Edition: BP 2025 (Ph. Eur. 11.6 update)
Liothyronine Tablets
General Notices
Action and use
Thyroid hormone replacement.
DEFINITION
Liothyronine Tablets contain Liothyronine Sodium.
The tablets comply with the requirements stated under Tablets and with the following requirements.
Content of liothyronine sodium, C15H11I3NNaO4
90.0 to 110.0% of the stated amount.
IDENTIFICATION
In the test for Uniformity of content, record the UV spectrum of the principal peak in the chromatograms obtained with solutions (1) and (2) with a diode array detector in the range of 210 to 400 nm.
The UV spectrum of the principal peak in the chromatogram obtained with solution (1) is concordant with that of the peak in the chromatogram obtained with solution (2);
the retention time of the principal peak in the chromatogram obtained with solution (1) is similar to that of the peak in the chromatogram obtained with solution (2).
TESTS
Dissolution
Comply with the dissolution test for tablets and capsules, Appendix XII B1.
Plastic containers must not be used to prepare and store solutions.
TEST CONDITIONS
(a) Use Apparatus 2, rotating the paddle at 100 revolutions per minute.
(b) Use 500 mL of water, at a temperature of 37°, as the medium.
(c) Place a number of tablets containing 40 μg of Liothyronine Sodium in the dissolution vessel.
PROCEDURE
Carry out the method for liquid chromatography, Appendix III D, using the following solutions prepared immediately before use.
(1) After 45 minutes withdraw a sample of the medium and filter (a GMF filter is suitable), discarding the first 6 mL of the filtrate.

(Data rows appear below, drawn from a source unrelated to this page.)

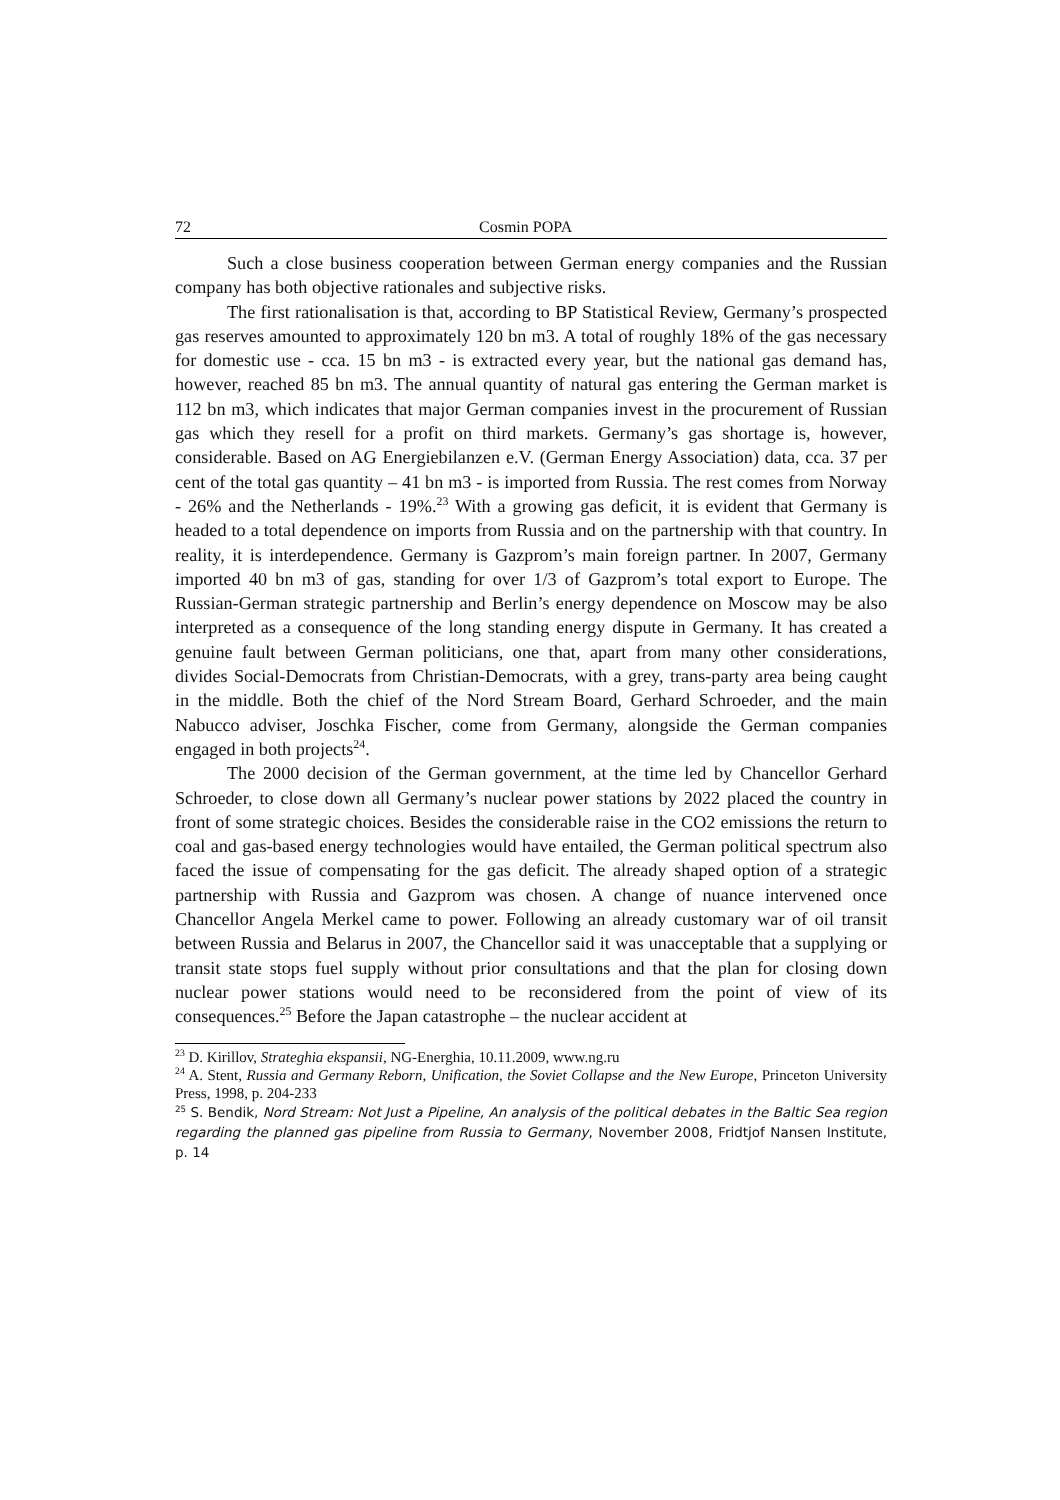72 Cosmin POPA
Such a close business cooperation between German energy companies and the Russian company has both objective rationales and subjective risks.
The first rationalisation is that, according to BP Statistical Review, Germany’s prospected gas reserves amounted to approximately 120 bn m3. A total of roughly 18% of the gas necessary for domestic use - cca. 15 bn m3 - is extracted every year, but the national gas demand has, however, reached 85 bn m3. The annual quantity of natural gas entering the German market is 112 bn m3, which indicates that major German companies invest in the procurement of Russian gas which they resell for a profit on third markets. Germany’s gas shortage is, however, considerable. Based on AG Energiebilanzen e.V. (German Energy Association) data, cca. 37 per cent of the total gas quantity – 41 bn m3 - is imported from Russia. The rest comes from Norway - 26% and the Netherlands - 19%.<sup>23</sup> With a growing gas deficit, it is evident that Germany is headed to a total dependence on imports from Russia and on the partnership with that country. In reality, it is interdependence. Germany is Gazprom’s main foreign partner. In 2007, Germany imported 40 bn m3 of gas, standing for over 1/3 of Gazprom’s total export to Europe. The Russian-German strategic partnership and Berlin’s energy dependence on Moscow may be also interpreted as a consequence of the long standing energy dispute in Germany. It has created a genuine fault between German politicians, one that, apart from many other considerations, divides Social-Democrats from Christian-Democrats, with a grey, trans-party area being caught in the middle. Both the chief of the Nord Stream Board, Gerhard Schroeder, and the main Nabucco adviser, Joschka Fischer, come from Germany, alongside the German companies engaged in both projects<sup>24</sup>.
The 2000 decision of the German government, at the time led by Chancellor Gerhard Schroeder, to close down all Germany’s nuclear power stations by 2022 placed the country in front of some strategic choices. Besides the considerable raise in the CO2 emissions the return to coal and gas-based energy technologies would have entailed, the German political spectrum also faced the issue of compensating for the gas deficit. The already shaped option of a strategic partnership with Russia and Gazprom was chosen. A change of nuance intervened once Chancellor Angela Merkel came to power. Following an already customary war of oil transit between Russia and Belarus in 2007, the Chancellor said it was unacceptable that a supplying or transit state stops fuel supply without prior consultations and that the plan for closing down nuclear power stations would need to be reconsidered from the point of view of its consequences.<sup>25</sup> Before the Japan catastrophe – the nuclear accident at
<sup>23</sup> D. Kirillov, Strateghia ekspansii, NG-Energhia, 10.11.2009, www.ng.ru
<sup>24</sup> A. Stent, Russia and Germany Reborn, Unification, the Soviet Collapse and the New Europe, Princeton University Press, 1998, p. 204-233
<sup>25</sup> S. Bendik, Nord Stream: Not Just a Pipeline, An analysis of the political debates in the Baltic Sea region regarding the planned gas pipeline from Russia to Germany, November 2008, Fridtjof Nansen Institute, p. 14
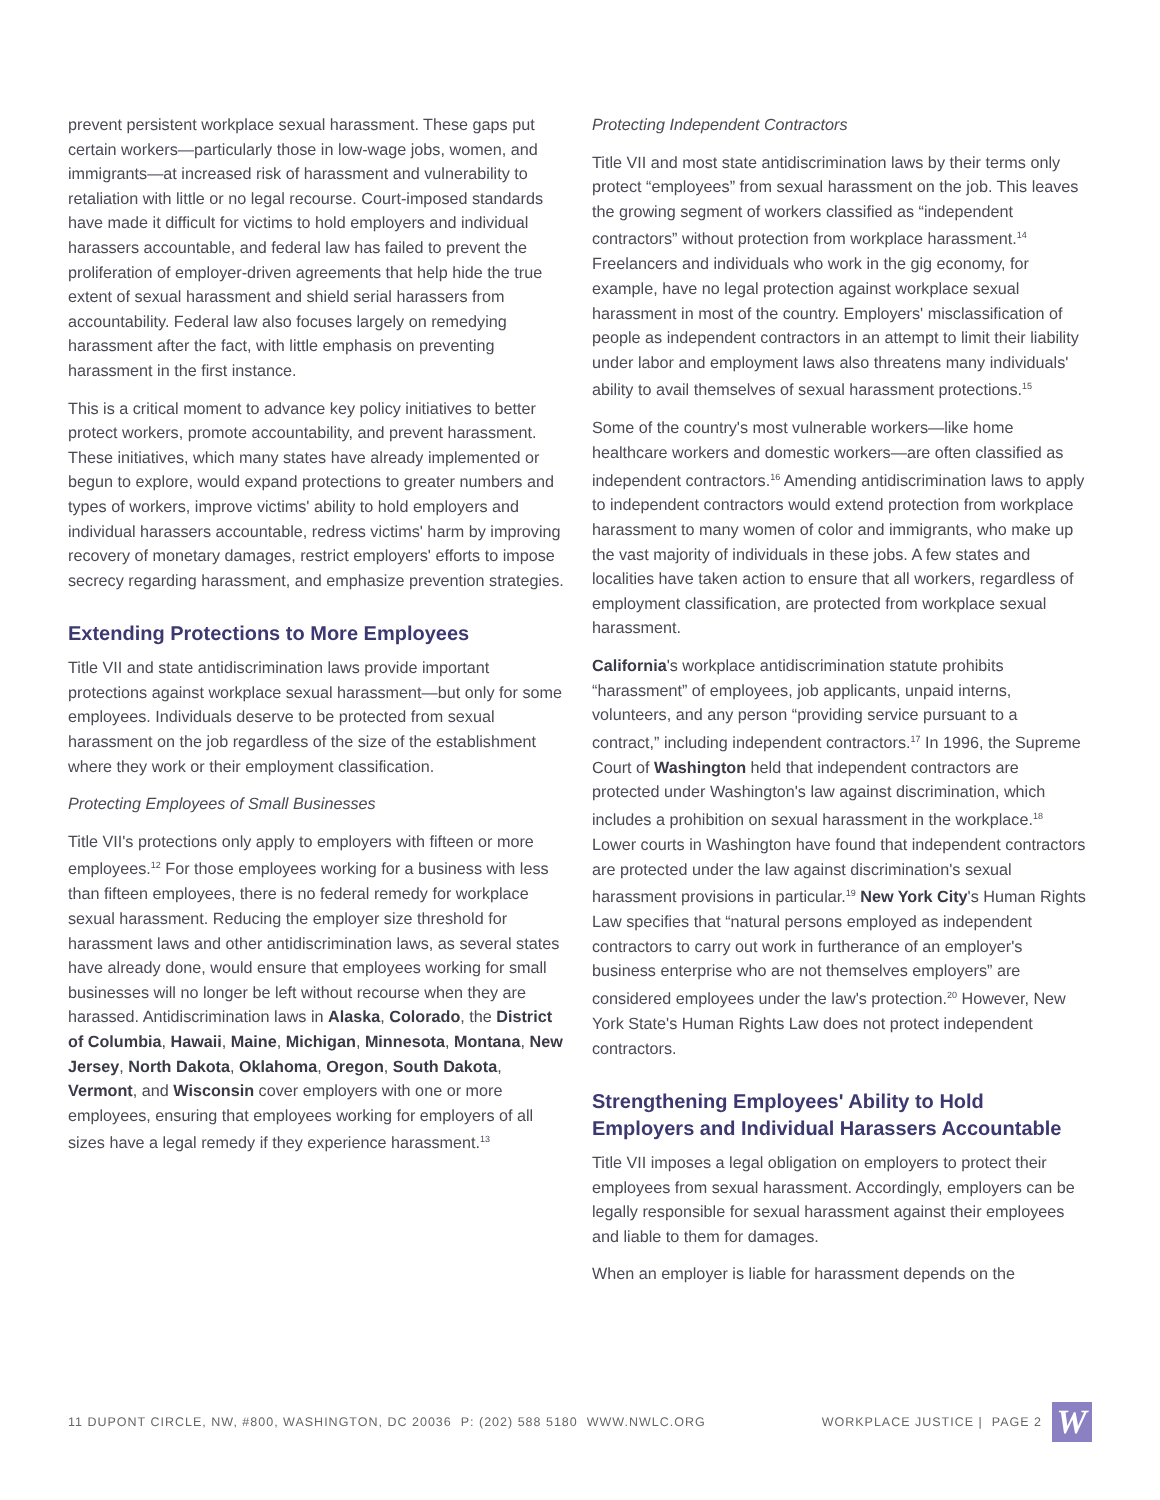prevent persistent workplace sexual harassment. These gaps put certain workers—particularly those in low-wage jobs, women, and immigrants—at increased risk of harassment and vulnerability to retaliation with little or no legal recourse. Court-imposed standards have made it difficult for victims to hold employers and individual harassers accountable, and federal law has failed to prevent the proliferation of employer-driven agreements that help hide the true extent of sexual harassment and shield serial harassers from accountability. Federal law also focuses largely on remedying harassment after the fact, with little emphasis on preventing harassment in the first instance.
This is a critical moment to advance key policy initiatives to better protect workers, promote accountability, and prevent harassment. These initiatives, which many states have already implemented or begun to explore, would expand protections to greater numbers and types of workers, improve victims' ability to hold employers and individual harassers accountable, redress victims' harm by improving recovery of monetary damages, restrict employers' efforts to impose secrecy regarding harassment, and emphasize prevention strategies.
Extending Protections to More Employees
Title VII and state antidiscrimination laws provide important protections against workplace sexual harassment—but only for some employees. Individuals deserve to be protected from sexual harassment on the job regardless of the size of the establishment where they work or their employment classification.
Protecting Employees of Small Businesses
Title VII's protections only apply to employers with fifteen or more employees.<sup>12</sup> For those employees working for a business with less than fifteen employees, there is no federal remedy for workplace sexual harassment. Reducing the employer size threshold for harassment laws and other antidiscrimination laws, as several states have already done, would ensure that employees working for small businesses will no longer be left without recourse when they are harassed. Antidiscrimination laws in Alaska, Colorado, the District of Columbia, Hawaii, Maine, Michigan, Minnesota, Montana, New Jersey, North Dakota, Oklahoma, Oregon, South Dakota, Vermont, and Wisconsin cover employers with one or more employees, ensuring that employees working for employers of all sizes have a legal remedy if they experience harassment.<sup>13</sup>
Protecting Independent Contractors
Title VII and most state antidiscrimination laws by their terms only protect “employees” from sexual harassment on the job. This leaves the growing segment of workers classified as “independent contractors” without protection from workplace harassment.<sup>14</sup> Freelancers and individuals who work in the gig economy, for example, have no legal protection against workplace sexual harassment in most of the country. Employers' misclassification of people as independent contractors in an attempt to limit their liability under labor and employment laws also threatens many individuals' ability to avail themselves of sexual harassment protections.<sup>15</sup>
Some of the country's most vulnerable workers—like home healthcare workers and domestic workers—are often classified as independent contractors.<sup>16</sup> Amending antidiscrimination laws to apply to independent contractors would extend protection from workplace harassment to many women of color and immigrants, who make up the vast majority of individuals in these jobs. A few states and localities have taken action to ensure that all workers, regardless of employment classification, are protected from workplace sexual harassment.
California's workplace antidiscrimination statute prohibits “harassment” of employees, job applicants, unpaid interns, volunteers, and any person “providing service pursuant to a contract,” including independent contractors.<sup>17</sup> In 1996, the Supreme Court of Washington held that independent contractors are protected under Washington's law against discrimination, which includes a prohibition on sexual harassment in the workplace.<sup>18</sup> Lower courts in Washington have found that independent contractors are protected under the law against discrimination's sexual harassment provisions in particular.<sup>19</sup> New York City's Human Rights Law specifies that “natural persons employed as independent contractors to carry out work in furtherance of an employer's business enterprise who are not themselves employers” are considered employees under the law's protection.<sup>20</sup> However, New York State's Human Rights Law does not protect independent contractors.
Strengthening Employees' Ability to Hold Employers and Individual Harassers Accountable
Title VII imposes a legal obligation on employers to protect their employees from sexual harassment. Accordingly, employers can be legally responsible for sexual harassment against their employees and liable to them for damages.
When an employer is liable for harassment depends on the
11 DUPONT CIRCLE, NW, #800, WASHINGTON, DC 20036 P: (202) 588 5180 WWW.NWLC.ORG WORKPLACE JUSTICE | PAGE 2
W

To 10 volumes of the resulting solution, add 0.25 volume of a 2% v/v solution of diethylamine and 0.4 volume of 0.1 M sodium hydroxide.

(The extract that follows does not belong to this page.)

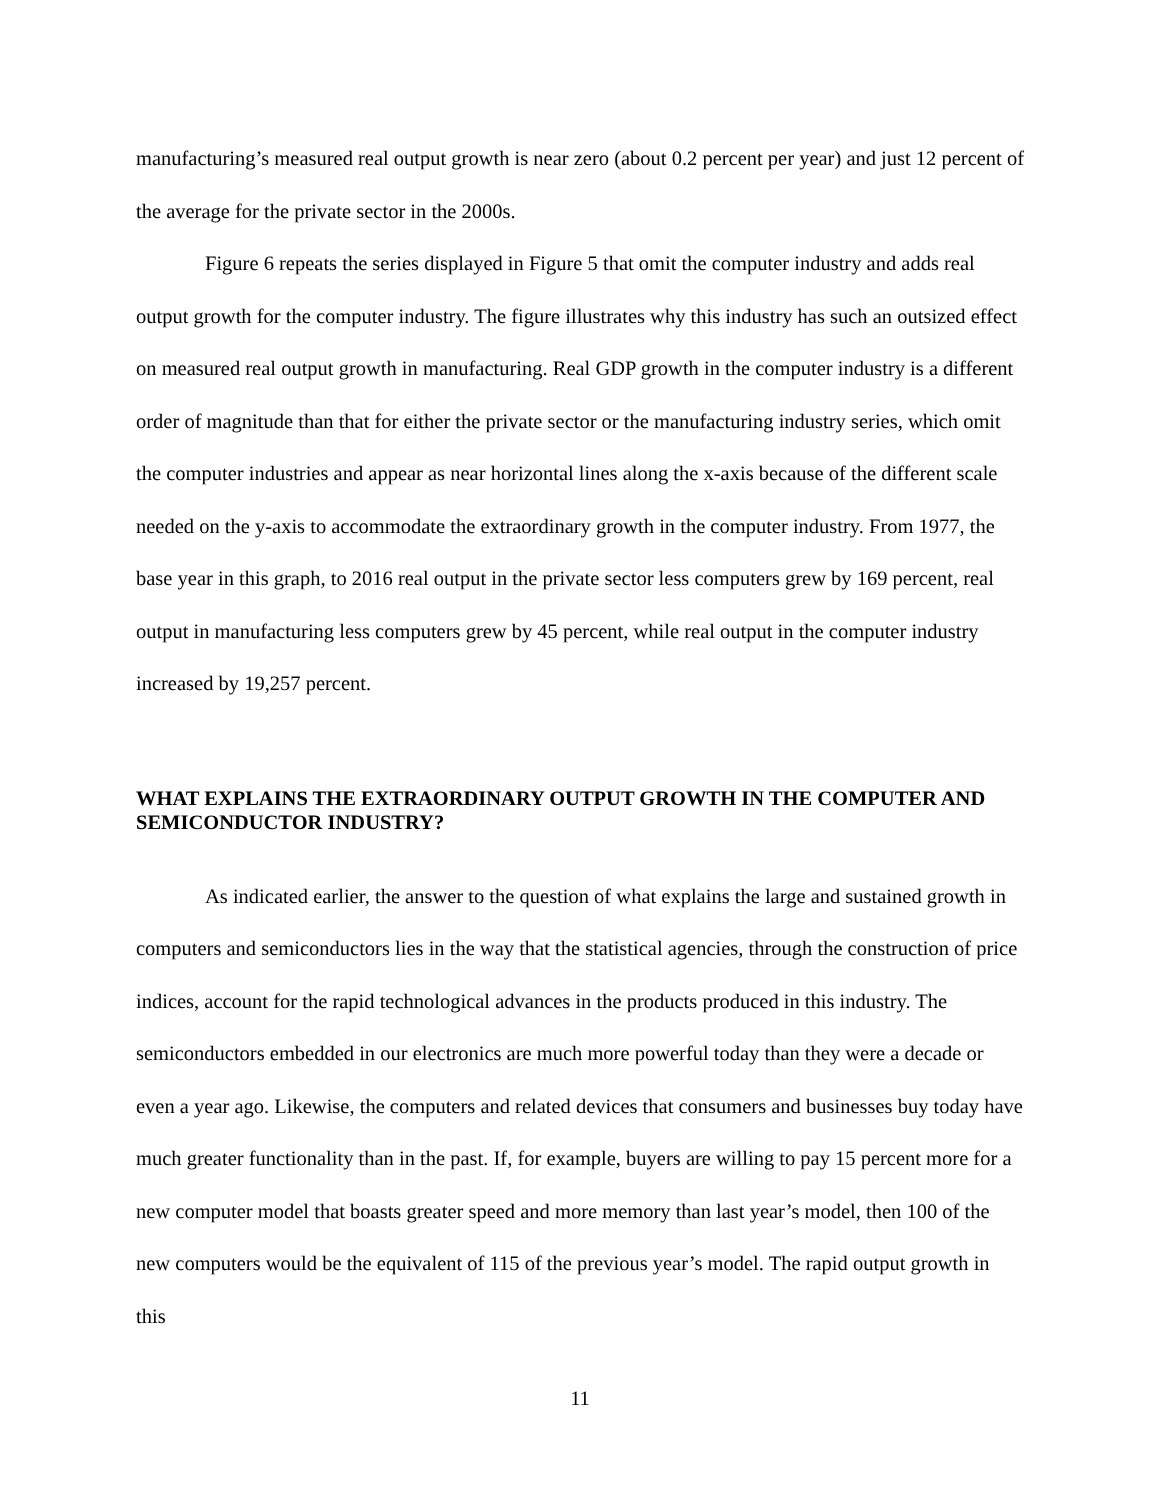manufacturing’s measured real output growth is near zero (about 0.2 percent per year) and just 12 percent of the average for the private sector in the 2000s.
Figure 6 repeats the series displayed in Figure 5 that omit the computer industry and adds real output growth for the computer industry. The figure illustrates why this industry has such an outsized effect on measured real output growth in manufacturing. Real GDP growth in the computer industry is a different order of magnitude than that for either the private sector or the manufacturing industry series, which omit the computer industries and appear as near horizontal lines along the x-axis because of the different scale needed on the y-axis to accommodate the extraordinary growth in the computer industry. From 1977, the base year in this graph, to 2016 real output in the private sector less computers grew by 169 percent, real output in manufacturing less computers grew by 45 percent, while real output in the computer industry increased by 19,257 percent.
WHAT EXPLAINS THE EXTRAORDINARY OUTPUT GROWTH IN THE COMPUTER AND SEMICONDUCTOR INDUSTRY?
As indicated earlier, the answer to the question of what explains the large and sustained growth in computers and semiconductors lies in the way that the statistical agencies, through the construction of price indices, account for the rapid technological advances in the products produced in this industry. The semiconductors embedded in our electronics are much more powerful today than they were a decade or even a year ago. Likewise, the computers and related devices that consumers and businesses buy today have much greater functionality than in the past. If, for example, buyers are willing to pay 15 percent more for a new computer model that boasts greater speed and more memory than last year’s model, then 100 of the new computers would be the equivalent of 115 of the previous year’s model. The rapid output growth in this
11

(2) 0.004% w/v of liothyronine sodium EPCRS in 0.001M sodium hydroxide. Dilute with water to produce a solution containing 0.000008% w/v of liothyronine sodium EPCRS. To 10 volumes of the resulting solution, add 0.25 volume of a 2% v/v solution of diethylamine and 0.4 volume of 0.1M sodium hydroxide.

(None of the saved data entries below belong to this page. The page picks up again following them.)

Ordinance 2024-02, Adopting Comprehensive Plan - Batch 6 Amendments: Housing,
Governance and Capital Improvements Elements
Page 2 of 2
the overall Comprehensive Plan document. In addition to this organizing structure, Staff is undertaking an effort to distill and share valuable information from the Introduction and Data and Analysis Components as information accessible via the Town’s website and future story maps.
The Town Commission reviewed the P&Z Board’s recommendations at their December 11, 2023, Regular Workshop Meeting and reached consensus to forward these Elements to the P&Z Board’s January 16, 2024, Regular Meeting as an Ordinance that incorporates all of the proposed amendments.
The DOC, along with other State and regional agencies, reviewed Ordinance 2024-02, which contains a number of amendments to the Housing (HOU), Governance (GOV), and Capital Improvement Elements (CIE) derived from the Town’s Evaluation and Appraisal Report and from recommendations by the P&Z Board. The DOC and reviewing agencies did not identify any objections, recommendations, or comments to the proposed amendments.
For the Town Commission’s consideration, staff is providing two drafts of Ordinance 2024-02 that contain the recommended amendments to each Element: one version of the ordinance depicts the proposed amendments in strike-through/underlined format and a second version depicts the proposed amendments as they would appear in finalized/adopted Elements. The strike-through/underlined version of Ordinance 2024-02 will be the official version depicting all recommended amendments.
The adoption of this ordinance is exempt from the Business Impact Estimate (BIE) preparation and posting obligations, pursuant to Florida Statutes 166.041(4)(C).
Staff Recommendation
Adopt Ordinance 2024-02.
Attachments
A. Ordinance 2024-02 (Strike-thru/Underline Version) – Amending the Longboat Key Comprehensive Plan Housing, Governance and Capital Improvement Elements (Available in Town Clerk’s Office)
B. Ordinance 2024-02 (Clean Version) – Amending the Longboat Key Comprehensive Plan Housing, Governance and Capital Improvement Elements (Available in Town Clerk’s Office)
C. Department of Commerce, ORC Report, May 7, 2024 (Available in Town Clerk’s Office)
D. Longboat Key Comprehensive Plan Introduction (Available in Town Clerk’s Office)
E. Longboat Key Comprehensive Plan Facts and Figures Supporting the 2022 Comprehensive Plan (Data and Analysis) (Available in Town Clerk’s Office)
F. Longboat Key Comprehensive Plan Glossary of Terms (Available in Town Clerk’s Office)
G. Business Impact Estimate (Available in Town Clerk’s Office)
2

(3) 0.004% w/v of liothyronine sodium EPCRS in 0.001M sodium hydroxide and 0.004% w/v of levothyroxine sodium EPCRS in water. Dilute with water to produce a solution containing 0.000008% w/v of liothyronine sodium EPCRS. To 10 volumes of the resulting solution, add 0.25 volume of a 2% v/v solution of diethylamine and 0.4 volume of 0.1M sodium hydroxide.
CHROMATOGRAPHIC CONDITIONS
(a) Use a stainless steel column (15 cm × 4.6 mm) packed with cyanosilyl silica gel for chromatography (5 µm) (Spherisorb CN is suitable).
(b) Use isocratic elution and the mobile phase described below.
(c) Use a flow rate of 1.5 mL per minute.
(d) Use a column temperature of 40°.
(e) Use a detection wavelength of 225 nm.
(f) Inject 200 µL of each solution.
MOBILE PHASE
5 volumes of orthophosphoric acid, 100 volumes of acetonitrile R1 and 900 volumes of water.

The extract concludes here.